• [What the task asks]: Write out these entries as a numbered list, skipping blank lines and leaving out the pictures.

• [Task data]:

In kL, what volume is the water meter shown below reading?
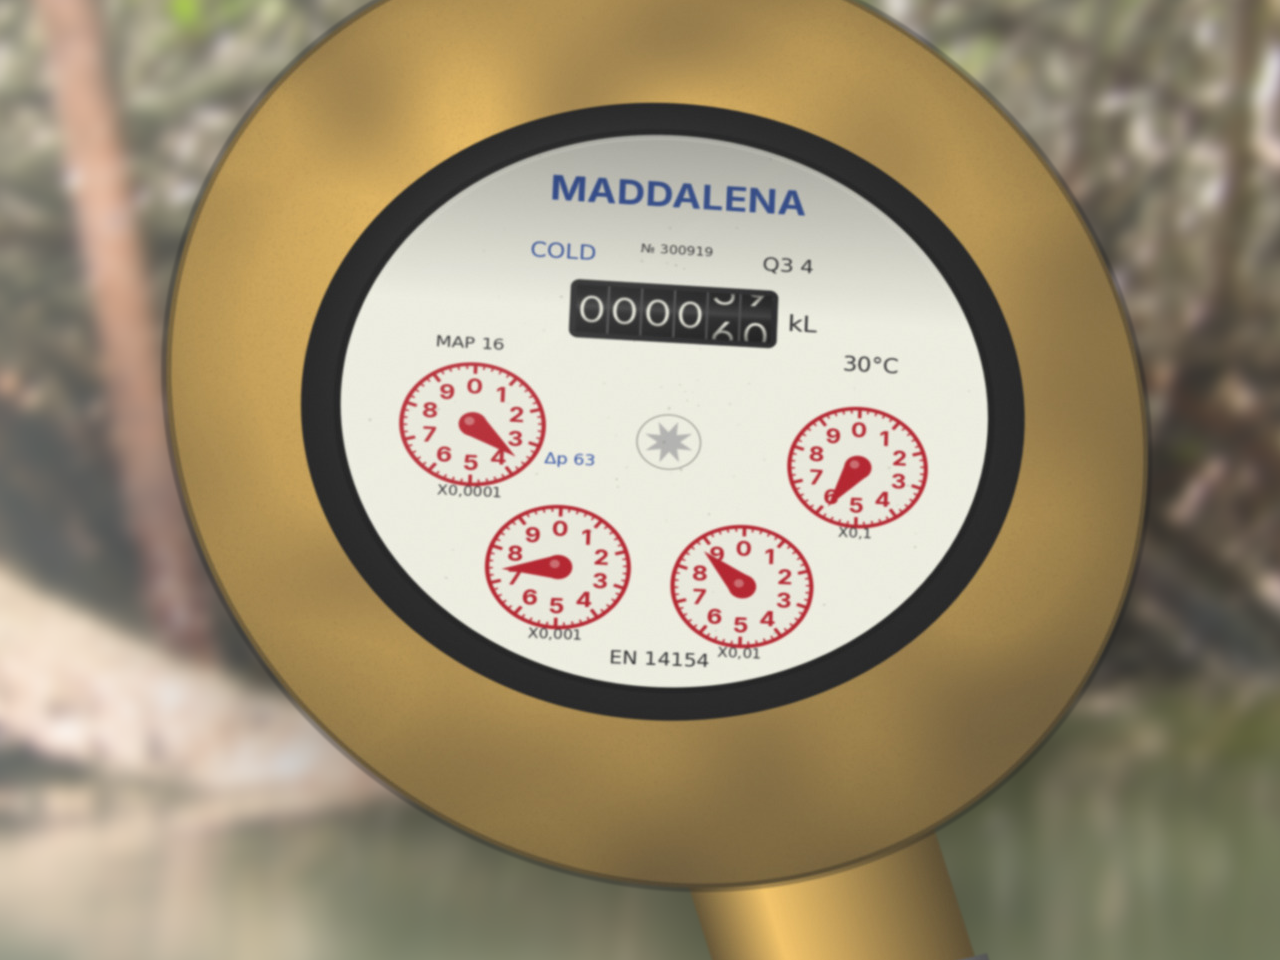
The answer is 59.5873 kL
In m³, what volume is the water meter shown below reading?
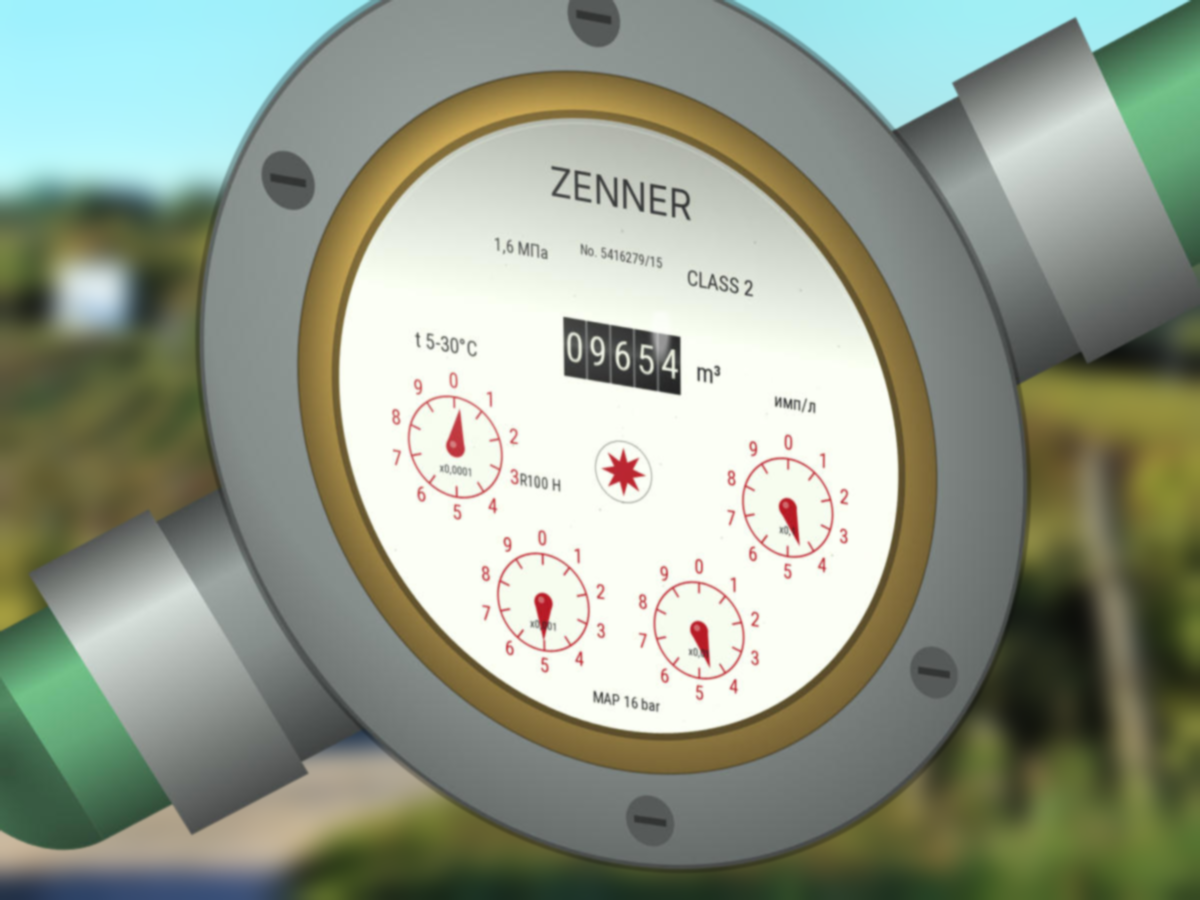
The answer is 9654.4450 m³
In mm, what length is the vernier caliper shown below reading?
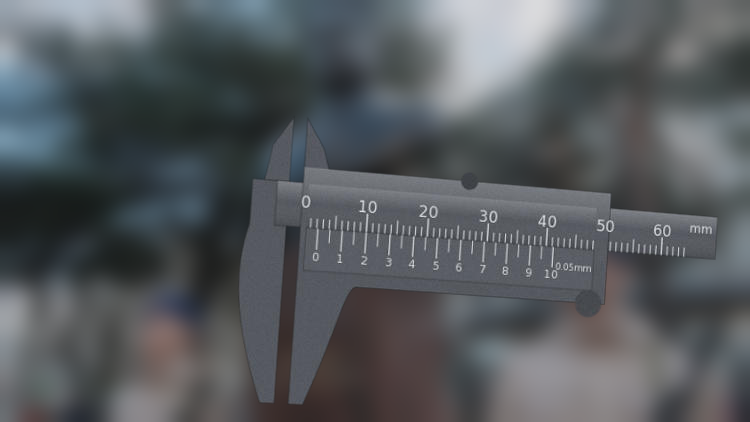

• [Answer]:
1. In kL, what volume is the water meter shown below reading?
2. The answer is 59.5873 kL
3. In m³, what volume is the water meter shown below reading?
4. The answer is 9654.4450 m³
5. In mm, what length is the vernier caliper shown below reading?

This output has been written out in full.